Records for the task:
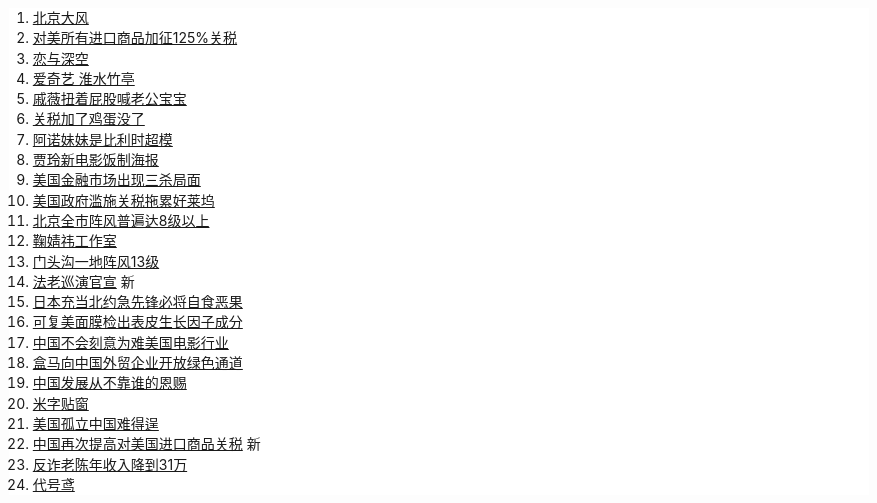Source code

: 1. [北京大风](https://s.weibo.com//weibo?q=%E5%8C%97%E4%BA%AC%E5%A4%A7%E9%A3%8E&t=31&band_rank=14&Refer=top)
1. [对美所有进口商品加征125%关税](https://s.weibo.com//weibo?q=%23%E5%AF%B9%E7%BE%8E%E6%89%80%E6%9C%89%E8%BF%9B%E5%8F%A3%E5%95%86%E5%93%81%E5%8A%A0%E5%BE%81125%25%E5%85%B3%E7%A8%8E%23&t=31&band_rank=15&Refer=top)
1. [恋与深空](https://s.weibo.com//weibo?q=%23%E6%81%8B%E4%B8%8E%E6%B7%B1%E7%A9%BA%23&t=31&band_rank=17&Refer=top)
1. [爱奇艺 淮水竹亭](https://s.weibo.com//weibo?q=%E7%88%B1%E5%A5%87%E8%89%BA%20%E6%B7%AE%E6%B0%B4%E7%AB%B9%E4%BA%AD&t=31&band_rank=19&Refer=top)
1. [戚薇扭着屁股喊老公宝宝](https://s.weibo.com//weibo?q=%E6%88%9A%E8%96%87%E6%89%AD%E7%9D%80%E5%B1%81%E8%82%A1%E5%96%8A%E8%80%81%E5%85%AC%E5%AE%9D%E5%AE%9D&t=31&band_rank=20&Refer=top)
1. [关税加了鸡蛋没了](https://s.weibo.com//weibo?q=%23%E5%85%B3%E7%A8%8E%E5%8A%A0%E4%BA%86%E9%B8%A1%E8%9B%8B%E6%B2%A1%E4%BA%86%23&t=31&band_rank=22&Refer=top)
1. [阿诺妹妹是比利时超模](https://s.weibo.com//weibo?q=%23%E9%98%BF%E8%AF%BA%E5%A6%B9%E5%A6%B9%E6%98%AF%E6%AF%94%E5%88%A9%E6%97%B6%E8%B6%85%E6%A8%A1%23&t=31&band_rank=24&Refer=top)
1. [贾玲新电影饭制海报](https://s.weibo.com//weibo?q=%23%E8%B4%BE%E7%8E%B2%E6%96%B0%E7%94%B5%E5%BD%B1%E9%A5%AD%E5%88%B6%E6%B5%B7%E6%8A%A5%23&t=31&band_rank=25&Refer=top)
1. [美国金融市场出现三杀局面](https://s.weibo.com//weibo?q=%23%E7%BE%8E%E5%9B%BD%E9%87%91%E8%9E%8D%E5%B8%82%E5%9C%BA%E5%87%BA%E7%8E%B0%E4%B8%89%E6%9D%80%E5%B1%80%E9%9D%A2%23&t=31&band_rank=26&Refer=top)
1. [美国政府滥施关税拖累好莱坞](https://s.weibo.com//weibo?q=%23%E7%BE%8E%E5%9B%BD%E6%94%BF%E5%BA%9C%E6%BB%A5%E6%96%BD%E5%85%B3%E7%A8%8E%E6%8B%96%E7%B4%AF%E5%A5%BD%E8%8E%B1%E5%9D%9E%23&t=31&band_rank=27&Refer=top)
1. [北京全市阵风普遍达8级以上](https://s.weibo.com//weibo?q=%23%E5%8C%97%E4%BA%AC%E5%85%A8%E5%B8%82%E9%98%B5%E9%A3%8E%E6%99%AE%E9%81%8D%E8%BE%BE8%E7%BA%A7%E4%BB%A5%E4%B8%8A%23&t=31&band_rank=28&Refer=top)
1. [鞠婧祎工作室](https://s.weibo.com//weibo?q=%23%E9%9E%A0%E5%A9%A7%E7%A5%8E%E5%B7%A5%E4%BD%9C%E5%AE%A4%23&t=31&band_rank=29&Refer=top)
1. [门头沟一地阵风13级](https://s.weibo.com//weibo?q=%23%E9%97%A8%E5%A4%B4%E6%B2%9F%E4%B8%80%E5%9C%B0%E9%98%B5%E9%A3%8E13%E7%BA%A7%23&t=31&band_rank=31&Refer=top)
1. [法老巡演官宣](https://s.weibo.com//weibo?q=%23%E6%B3%95%E8%80%81%E5%B7%A1%E6%BC%94%E5%AE%98%E5%AE%A3%23&t=31&band_rank=32&Refer=top)
   新
1. [日本充当北约急先锋必将自食恶果](https://s.weibo.com//weibo?q=%23%E6%97%A5%E6%9C%AC%E5%85%85%E5%BD%93%E5%8C%97%E7%BA%A6%E6%80%A5%E5%85%88%E9%94%8B%E5%BF%85%E5%B0%86%E8%87%AA%E9%A3%9F%E6%81%B6%E6%9E%9C%23&t=31&band_rank=33&Refer=top)
1. [可复美面膜检出表皮生长因子成分](https://s.weibo.com//weibo?q=%23%E5%8F%AF%E5%A4%8D%E7%BE%8E%E9%9D%A2%E8%86%9C%E6%A3%80%E5%87%BA%E8%A1%A8%E7%9A%AE%E7%94%9F%E9%95%BF%E5%9B%A0%E5%AD%90%E6%88%90%E5%88%86%23&t=31&band_rank=34&Refer=top)
1. [中国不会刻意为难美国电影行业](https://s.weibo.com//weibo?q=%23%E4%B8%AD%E5%9B%BD%E4%B8%8D%E4%BC%9A%E5%88%BB%E6%84%8F%E4%B8%BA%E9%9A%BE%E7%BE%8E%E5%9B%BD%E7%94%B5%E5%BD%B1%E8%A1%8C%E4%B8%9A%23&t=31&band_rank=35&Refer=top)
1. [盒马向中国外贸企业开放绿色通道](https://s.weibo.com//weibo?q=%23%E7%9B%92%E9%A9%AC%E5%90%91%E4%B8%AD%E5%9B%BD%E5%A4%96%E8%B4%B8%E4%BC%81%E4%B8%9A%E5%BC%80%E6%94%BE%E7%BB%BF%E8%89%B2%E9%80%9A%E9%81%93%23&t=31&band_rank=36&Refer=top)
1. [中国发展从不靠谁的恩赐](https://s.weibo.com//weibo?q=%23%E4%B8%AD%E5%9B%BD%E5%8F%91%E5%B1%95%E4%BB%8E%E4%B8%8D%E9%9D%A0%E8%B0%81%E7%9A%84%E6%81%A9%E8%B5%90%23&t=31&band_rank=37&Refer=top)
1. [米字贴窗](https://s.weibo.com//weibo?q=%E7%B1%B3%E5%AD%97%E8%B4%B4%E7%AA%97&t=31&band_rank=38&Refer=top)
1. [美国孤立中国难得逞](https://s.weibo.com//weibo?q=%23%E7%BE%8E%E5%9B%BD%E5%AD%A4%E7%AB%8B%E4%B8%AD%E5%9B%BD%E9%9A%BE%E5%BE%97%E9%80%9E%23&t=31&band_rank=39&Refer=top)
1. [中国再次提高对美国进口商品关税](https://s.weibo.com//weibo?q=%23%E4%B8%AD%E5%9B%BD%E5%86%8D%E6%AC%A1%E6%8F%90%E9%AB%98%E5%AF%B9%E7%BE%8E%E5%9B%BD%E8%BF%9B%E5%8F%A3%E5%95%86%E5%93%81%E5%85%B3%E7%A8%8E%23&t=31&band_rank=40&Refer=top)
   新
1. [反诈老陈年收入降到31万](https://s.weibo.com//weibo?q=%23%E5%8F%8D%E8%AF%88%E8%80%81%E9%99%88%E5%B9%B4%E6%94%B6%E5%85%A5%E9%99%8D%E5%88%B031%E4%B8%87%23&t=31&band_rank=41&Refer=top)
1. [代号鸢](https://s.weibo.com//weibo?q=%E4%BB%A3%E5%8F%B7%E9%B8%A2&t=31&band_rank=43&Refer=top)
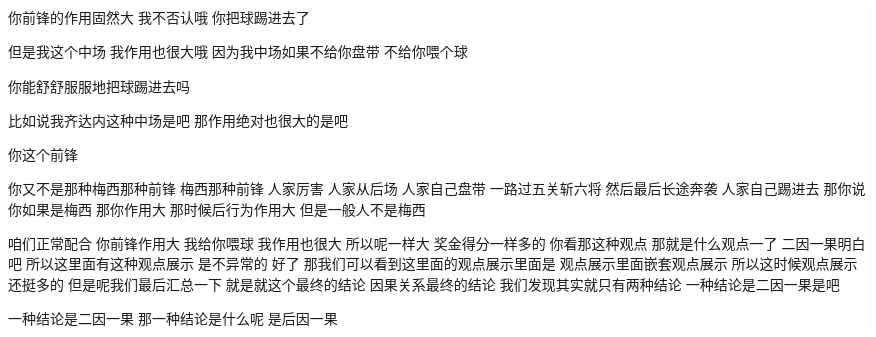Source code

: 你前锋的作用固然大
我不否认哦
你把球踢进去了

但是我这个中场
我作用也很大哦
因为我中场如果不给你盘带
不给你喂个球

你能舒舒服服地把球踢进去吗

比如说我齐达内这种中场是吧
那作用绝对也很大的是吧

你这个前锋

你又不是那种梅西那种前锋
梅西那种前锋
人家厉害
人家从后场
人家自己盘带
一路过五关斩六将
然后最后长途奔袭
人家自己踢进去
那你说
你如果是梅西
那你作用大
那时候后行为作用大
但是一般人不是梅西

咱们正常配合
你前锋作用大
我给你喂球
我作用也很大
所以呢一样大
奖金得分一样多的
你看那这种观点
那就是什么观点一了
二因一果明白吧
所以这里面有这种观点展示
是不异常的
好了
那我们可以看到这里面的观点展示里面是
观点展示里面嵌套观点展示
所以这时候观点展示还挺多的
但是呢我们最后汇总一下
就是就这个最终的结论
因果关系最终的结论
我们发现其实就只有两种结论
一种结论是二因一果是吧

一种结论是二因一果
那一种结论是什么呢
是后因一果
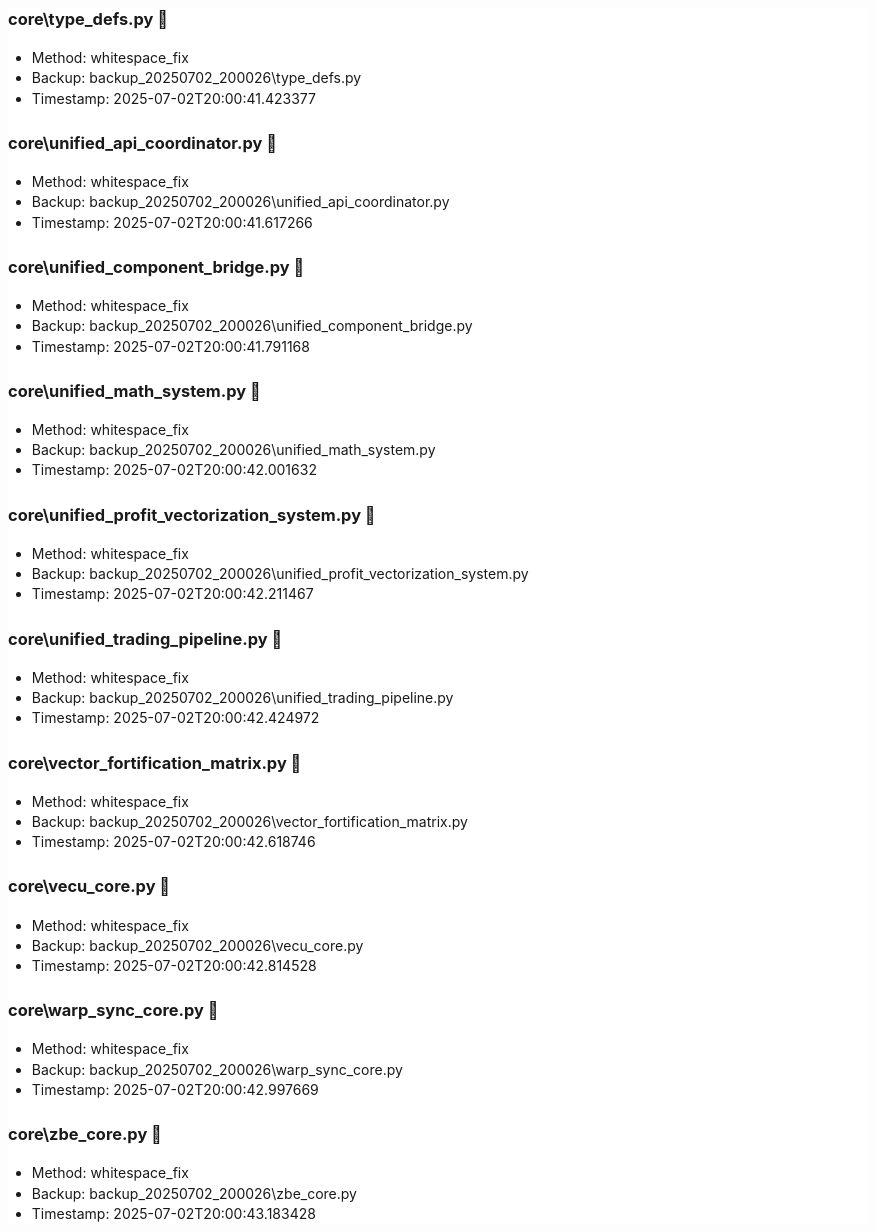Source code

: ### core\type_defs.py 🔬
- Method: whitespace_fix
- Backup: backup_20250702_200026\type_defs.py
- Timestamp: 2025-07-02T20:00:41.423377

### core\unified_api_coordinator.py 🔬
- Method: whitespace_fix
- Backup: backup_20250702_200026\unified_api_coordinator.py
- Timestamp: 2025-07-02T20:00:41.617266

### core\unified_component_bridge.py 🔬
- Method: whitespace_fix
- Backup: backup_20250702_200026\unified_component_bridge.py
- Timestamp: 2025-07-02T20:00:41.791168

### core\unified_math_system.py 🔬
- Method: whitespace_fix
- Backup: backup_20250702_200026\unified_math_system.py
- Timestamp: 2025-07-02T20:00:42.001632

### core\unified_profit_vectorization_system.py 🔬
- Method: whitespace_fix
- Backup: backup_20250702_200026\unified_profit_vectorization_system.py
- Timestamp: 2025-07-02T20:00:42.211467

### core\unified_trading_pipeline.py 🔬
- Method: whitespace_fix
- Backup: backup_20250702_200026\unified_trading_pipeline.py
- Timestamp: 2025-07-02T20:00:42.424972

### core\vector_fortification_matrix.py 🔬
- Method: whitespace_fix
- Backup: backup_20250702_200026\vector_fortification_matrix.py
- Timestamp: 2025-07-02T20:00:42.618746

### core\vecu_core.py 🔬
- Method: whitespace_fix
- Backup: backup_20250702_200026\vecu_core.py
- Timestamp: 2025-07-02T20:00:42.814528

### core\warp_sync_core.py 🔬
- Method: whitespace_fix
- Backup: backup_20250702_200026\warp_sync_core.py
- Timestamp: 2025-07-02T20:00:42.997669

### core\zbe_core.py 🔬
- Method: whitespace_fix
- Backup: backup_20250702_200026\zbe_core.py
- Timestamp: 2025-07-02T20:00:43.183428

Task brief: The answer should consist only of the lines from the line containing "### core\vector_fortification_matrix.py 🔬" through the final line of the listing above, reproduced exactly.

Written solution:
### core\vector_fortification_matrix.py 🔬
- Method: whitespace_fix
- Backup: backup_20250702_200026\vector_fortification_matrix.py
- Timestamp: 2025-07-02T20:00:42.618746

### core\vecu_core.py 🔬
- Method: whitespace_fix
- Backup: backup_20250702_200026\vecu_core.py
- Timestamp: 2025-07-02T20:00:42.814528

### core\warp_sync_core.py 🔬
- Method: whitespace_fix
- Backup: backup_20250702_200026\warp_sync_core.py
- Timestamp: 2025-07-02T20:00:42.997669

### core\zbe_core.py 🔬
- Method: whitespace_fix
- Backup: backup_20250702_200026\zbe_core.py
- Timestamp: 2025-07-02T20:00:43.183428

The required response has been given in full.